- Date: April 5–11
- Edition: 10th
- Draw: 64S / 32D
- Prize money: $200,000
- Surface: Clay / outdoor
- Location: Hilton Head Island, SC, U.S.
- Venue: Sea Pines Racquet Club

Champions

Singles
- Martina Navratilova

Doubles
- Martina Navratilova / Pam Shriver
| Family Circle Cup |

= 1982 Family Circle Cup =

The 1982 Family Circle Cup was a women's tennis tournament played on outdoor clay courts at the Sea Pines Racquet Club on Hilton Head Island, South Carolina in the United States that was part of the 1982 Avon Championships World Championship Series. It was the 10th edition of the tournament and was held from April 5 through April 11, 1982. Second-seeded Martina Navratilova won the singles title and earned $34,000 first-prize money.

## LIST OF TASKS
1 – Reproduce the passage of the tournament text from "- Venue: Sea" up to and including "earned $34,000 first-prize money.".
2 – Summarize the tournament text in two sentences.
The entries that follow the tournament text aren't needed for anything here.

## DATA RECORDS

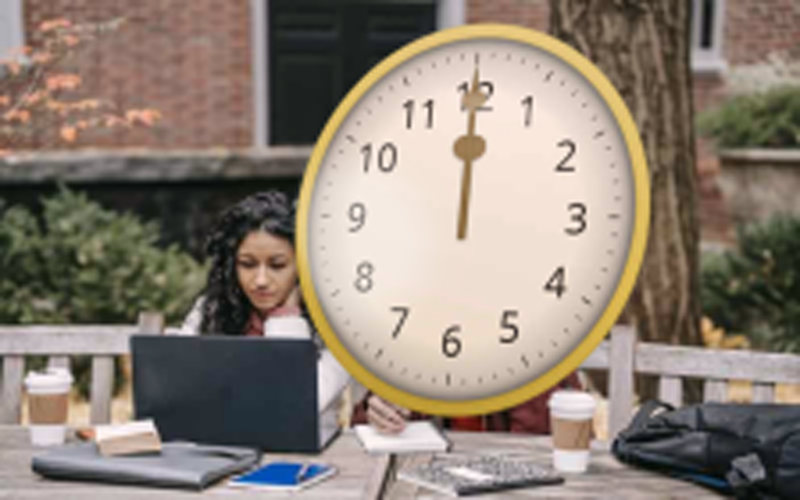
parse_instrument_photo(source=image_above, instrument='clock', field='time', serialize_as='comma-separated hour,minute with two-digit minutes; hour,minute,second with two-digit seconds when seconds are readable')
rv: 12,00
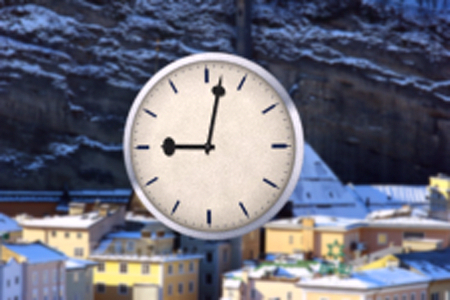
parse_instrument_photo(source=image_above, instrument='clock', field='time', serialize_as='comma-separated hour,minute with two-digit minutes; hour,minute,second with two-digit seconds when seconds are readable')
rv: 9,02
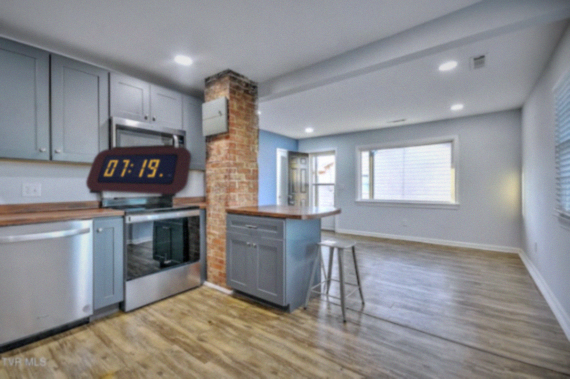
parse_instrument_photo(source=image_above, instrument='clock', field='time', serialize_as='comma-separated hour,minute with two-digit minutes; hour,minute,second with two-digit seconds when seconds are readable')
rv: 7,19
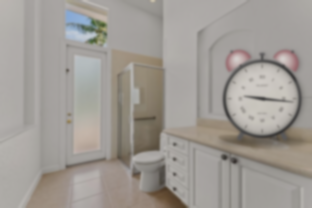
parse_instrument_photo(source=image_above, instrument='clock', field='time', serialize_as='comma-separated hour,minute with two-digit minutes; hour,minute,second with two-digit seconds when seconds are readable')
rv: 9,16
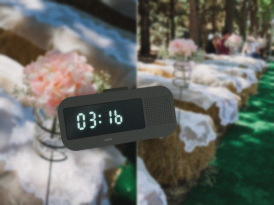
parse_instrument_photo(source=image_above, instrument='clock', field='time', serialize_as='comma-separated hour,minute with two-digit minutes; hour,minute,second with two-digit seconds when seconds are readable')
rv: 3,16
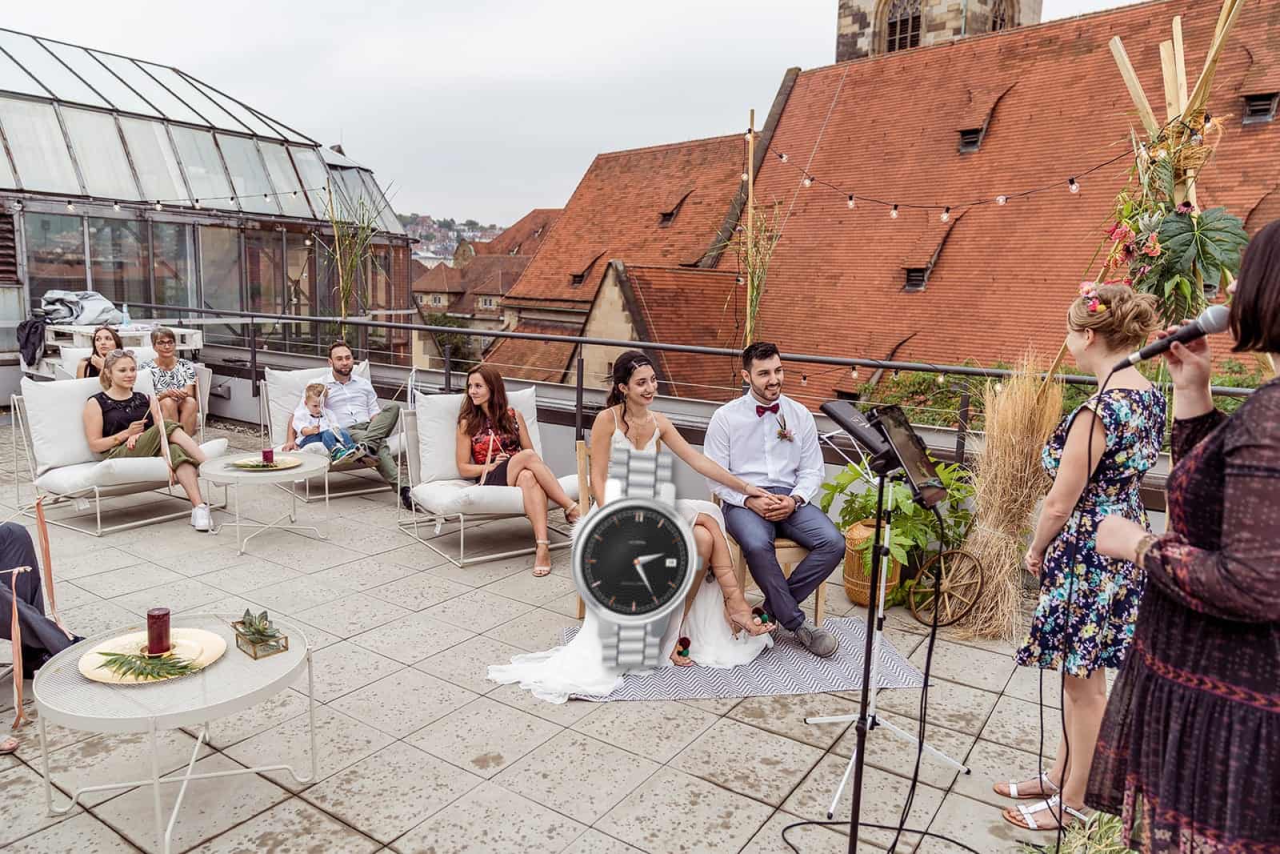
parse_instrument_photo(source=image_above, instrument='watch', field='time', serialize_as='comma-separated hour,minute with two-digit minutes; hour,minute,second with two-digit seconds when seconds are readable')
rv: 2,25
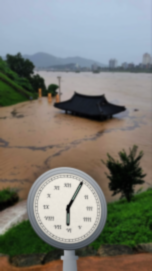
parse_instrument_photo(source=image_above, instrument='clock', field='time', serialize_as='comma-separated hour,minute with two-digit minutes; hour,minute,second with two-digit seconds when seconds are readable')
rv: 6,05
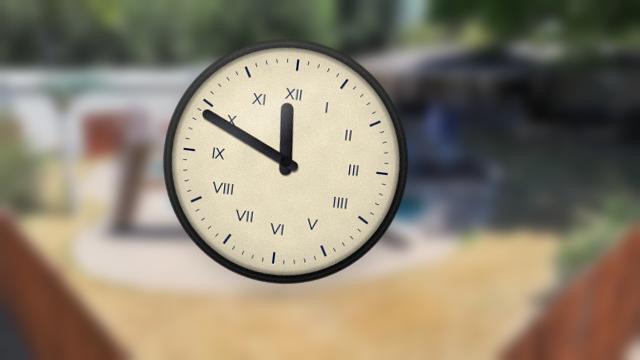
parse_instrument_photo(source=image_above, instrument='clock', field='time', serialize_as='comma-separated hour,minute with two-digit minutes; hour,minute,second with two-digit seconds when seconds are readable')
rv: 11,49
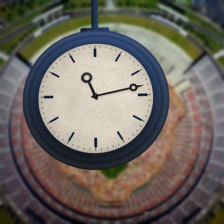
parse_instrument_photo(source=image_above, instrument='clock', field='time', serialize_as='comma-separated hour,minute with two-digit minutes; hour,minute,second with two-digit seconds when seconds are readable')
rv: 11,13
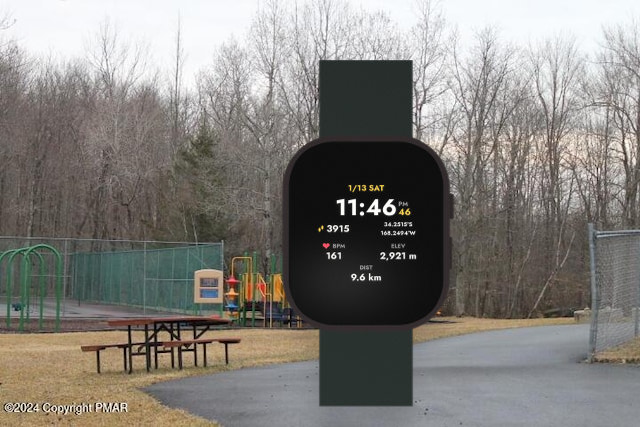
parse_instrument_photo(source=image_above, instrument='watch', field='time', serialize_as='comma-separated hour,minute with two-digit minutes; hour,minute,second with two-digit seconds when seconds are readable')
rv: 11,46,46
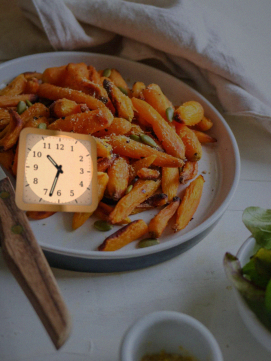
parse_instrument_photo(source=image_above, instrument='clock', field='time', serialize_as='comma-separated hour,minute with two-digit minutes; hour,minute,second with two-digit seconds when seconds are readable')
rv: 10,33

--

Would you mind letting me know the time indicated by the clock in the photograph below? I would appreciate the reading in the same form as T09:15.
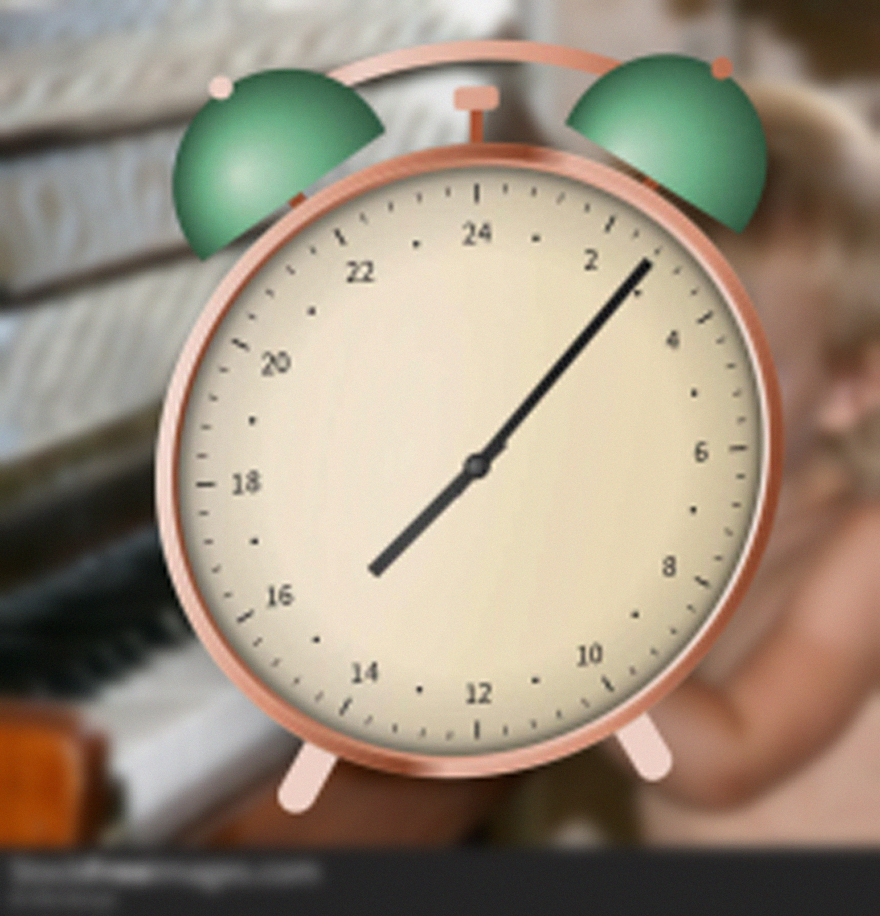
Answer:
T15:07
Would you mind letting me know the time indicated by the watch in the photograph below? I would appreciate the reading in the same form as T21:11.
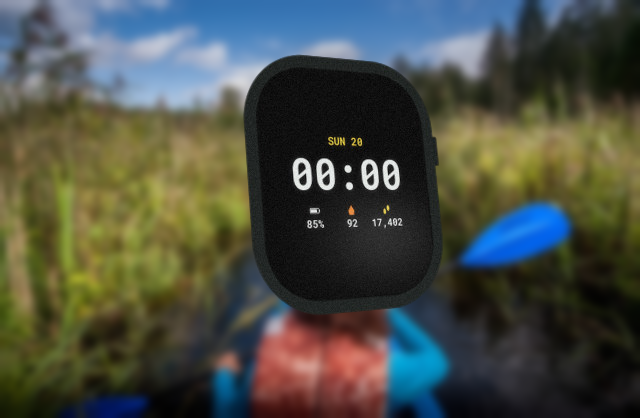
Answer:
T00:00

## ANSWER LIST
1 –
- Venue: Sea Pines Racquet Club

Champions

Singles
- Martina Navratilova

Doubles
- Martina Navratilova / Pam Shriver
| Family Circle Cup |

= 1982 Family Circle Cup =

The 1982 Family Circle Cup was a women's tennis tournament played on outdoor clay courts at the Sea Pines Racquet Club on Hilton Head Island, South Carolina in the United States that was part of the 1982 Avon Championships World Championship Series. It was the 10th edition of the tournament and was held from April 5 through April 11, 1982. Second-seeded Martina Navratilova won the singles title and earned $34,000 first-prize money.

2 – The 1982 Family Circle Cup, the 10th edition of this women's tennis tournament, was played from April 5 through April 11, 1982, on outdoor clay courts at the Sea Pines Racquet Club on Hilton Head Island, South Carolina, as part of the 1982 Avon Championships World Championship Series. Second-seeded Martina Navratilova won the singles title and $34,000 in first-prize money, and she also won the doubles title with Pam Shriver.